• [EXERCISE OBJECTIVE]: Look through the data below. Show each line where the string "Evolving" occurs.

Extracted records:

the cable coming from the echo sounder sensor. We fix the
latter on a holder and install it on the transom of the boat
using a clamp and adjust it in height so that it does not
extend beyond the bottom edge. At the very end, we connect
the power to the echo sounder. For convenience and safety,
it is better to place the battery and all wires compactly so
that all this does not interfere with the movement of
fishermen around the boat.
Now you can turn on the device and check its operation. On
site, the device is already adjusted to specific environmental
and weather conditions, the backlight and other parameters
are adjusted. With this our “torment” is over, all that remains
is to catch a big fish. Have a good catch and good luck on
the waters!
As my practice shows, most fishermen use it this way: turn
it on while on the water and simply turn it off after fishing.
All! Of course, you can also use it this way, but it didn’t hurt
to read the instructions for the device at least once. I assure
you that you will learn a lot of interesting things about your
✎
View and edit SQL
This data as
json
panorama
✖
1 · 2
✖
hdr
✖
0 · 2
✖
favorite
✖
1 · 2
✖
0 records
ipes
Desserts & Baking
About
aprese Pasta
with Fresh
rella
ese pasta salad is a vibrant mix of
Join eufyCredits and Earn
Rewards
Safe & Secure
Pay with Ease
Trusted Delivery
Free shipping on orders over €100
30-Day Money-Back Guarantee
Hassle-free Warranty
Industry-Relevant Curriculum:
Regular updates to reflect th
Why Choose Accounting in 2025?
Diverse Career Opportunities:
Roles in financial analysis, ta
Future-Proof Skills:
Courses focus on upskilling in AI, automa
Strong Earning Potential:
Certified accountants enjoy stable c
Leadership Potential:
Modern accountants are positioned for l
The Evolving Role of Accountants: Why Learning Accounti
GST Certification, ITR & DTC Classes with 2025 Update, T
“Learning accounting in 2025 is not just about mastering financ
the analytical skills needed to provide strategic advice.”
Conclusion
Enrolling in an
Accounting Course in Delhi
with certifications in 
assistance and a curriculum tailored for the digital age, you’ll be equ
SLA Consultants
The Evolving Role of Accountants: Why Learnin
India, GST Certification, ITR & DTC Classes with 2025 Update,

• [TASK ANSWER]:
The Evolving Role of Accountants: Why Learning Accounti
The Evolving Role of Accountants: Why Learnin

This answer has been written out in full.